Earlier this year creative director-owner, Ben Gorham, along with longtime collaborator perfumer, Jerome Epinette, worked with Off-White designer Keith Abloh on Elevator Music. For a brand known for a lighter style of fragrance this was out on the edge of that. Now the second release for 2018, Eleventh Hour, goes the other way as Mr. Gorham and M. Epinette make the darkest release for the brand.

Jerome Epinette

The name stands for the final hour of existence. The press copy is a bit arch even, “Eleventh Hour is an exploration around the smell of things ending, a journey to the end of time, the last perfume on Earth.” You’re a better person than me if that gives you any idea what the perfume should smell like. I was half-expecting something that smelled like metal, scorched electronics, and smoke. That is not what is in the bottle. Eleventh Hour is more about how you might face the eleventh hour if you weren’t planning on sticking around.

I have been really interested in the many ways Szechuan pepper has been used in perfumery especially over the last year or so. It is becoming a new top to middle ingredient which seemingly can be tuned to multiple effects. Eleventh Hour is another example of this versatility.

The top accord of Eleventh Hour is Szechuan pepper and fig. A green fig is what I smell first. The Szechuan pepper acts to cleave the fruit into a piquant pulpy accord. M. Epinette also uses carrot seed as an earthy sweetness to further elaborate this top accord. On the night I first smelled this I thought maybe this was going to be a new style of a Mediterranean kind of fragrance. Except M. Epinette pours some rum over the top. It turns it into a decadent boozy fig dessert which is where this lingers. Woods and tonka bean eventually form the foundation in the later hours.

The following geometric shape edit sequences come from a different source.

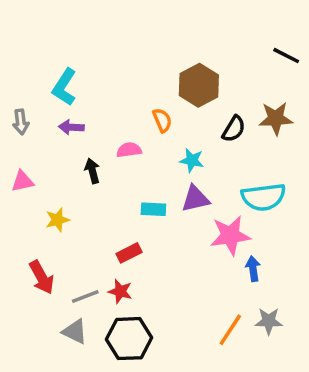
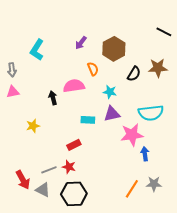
purple arrow: (71, 127) -> (81, 43), moved, turned -56
pink semicircle: (129, 150) -> (74, 86), size x1.5
pink triangle: (22, 181) -> (13, 92), moved
red arrow: (42, 277) -> (23, 180), moved

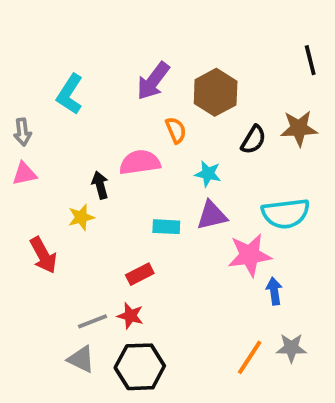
black line: (164, 32) -> (310, 60), turned 49
purple arrow: (81, 43) -> (153, 81), size x1.5
yellow star: (33, 126) -> (81, 217), moved
red arrow: (23, 180) -> (43, 255), moved

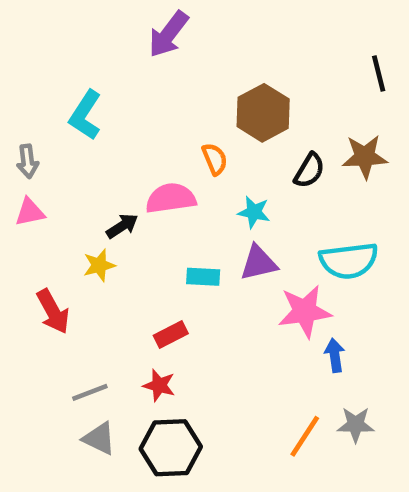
purple arrow: (153, 81) -> (168, 34), moved
black arrow: (100, 185) -> (122, 226), turned 72
gray line: (93, 321) -> (90, 392), moved

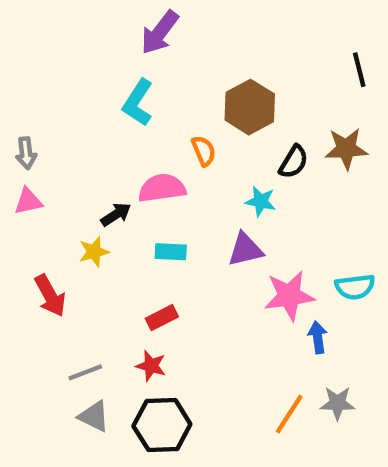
cyan L-shape: (85, 115) -> (138, 103), moved
cyan star: (254, 212) -> (261, 201), moved
cyan semicircle: (349, 261) -> (355, 287), moved, size x0.7
cyan rectangle: (203, 277) -> (171, 252), moved

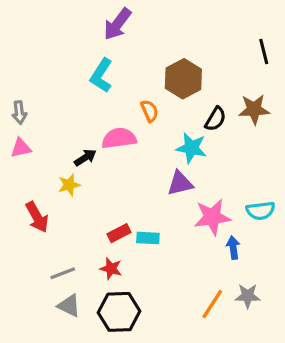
cyan star: (261, 201) -> (191, 148), size x1.4
cyan rectangle: (171, 252) -> (148, 238), moved

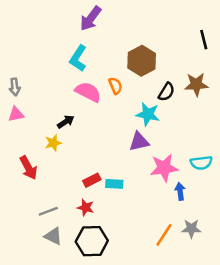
pink semicircle: (119, 138) -> (88, 92), moved, turned 35

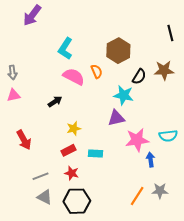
purple arrow: (91, 18) -> (32, 15), moved
yellow star: (53, 143) -> (74, 128), moved
red rectangle: (92, 180) -> (69, 150), moved

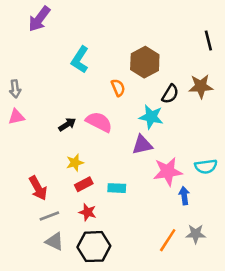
pink semicircle: (74, 77) -> (99, 122), moved
yellow star: (74, 128) -> (75, 163), moved
red arrow: (24, 140) -> (38, 188), moved

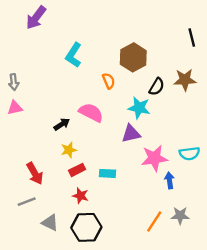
black arrow: (67, 124) -> (62, 124), moved
gray line: (49, 216) -> (27, 202), moved

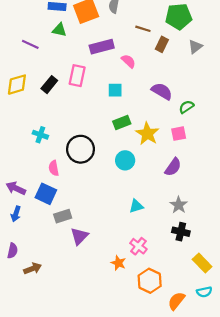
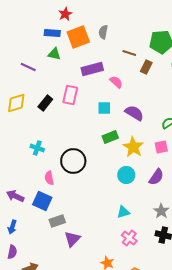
purple semicircle: (162, 91) -> (134, 113), moved
cyan circle: (125, 160) -> (126, 175), moved
blue arrow: (16, 214) -> (12, 227), moved
pink cross: (138, 246) -> (129, 238), moved

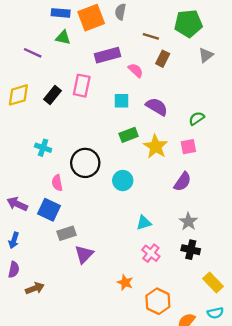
brown rectangle: (146, 67) -> (163, 59), moved
cyan circle: (126, 175) -> (123, 181), moved

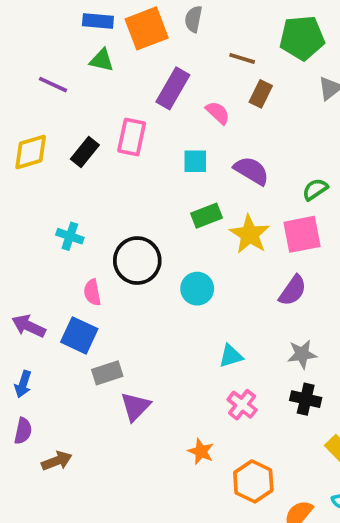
purple rectangle: (108, 55) -> (173, 88), turned -45
pink square: (188, 147) -> (302, 234), size x1.5
gray star: (188, 222) -> (302, 354), turned 30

Eleventh Hour has 8-10 hour longevity and average sillage.

This stands out from most of the Byredo brand for its darker aesthetic. It fits right in because of Mr. Gorham and M. Epinette know how to take the aesthetic they’ve created while finding a way to define the limits. Eleventh Hour finds the darkness on the edge of town.

Disclosure: This review is based on a sample provided by Byredo.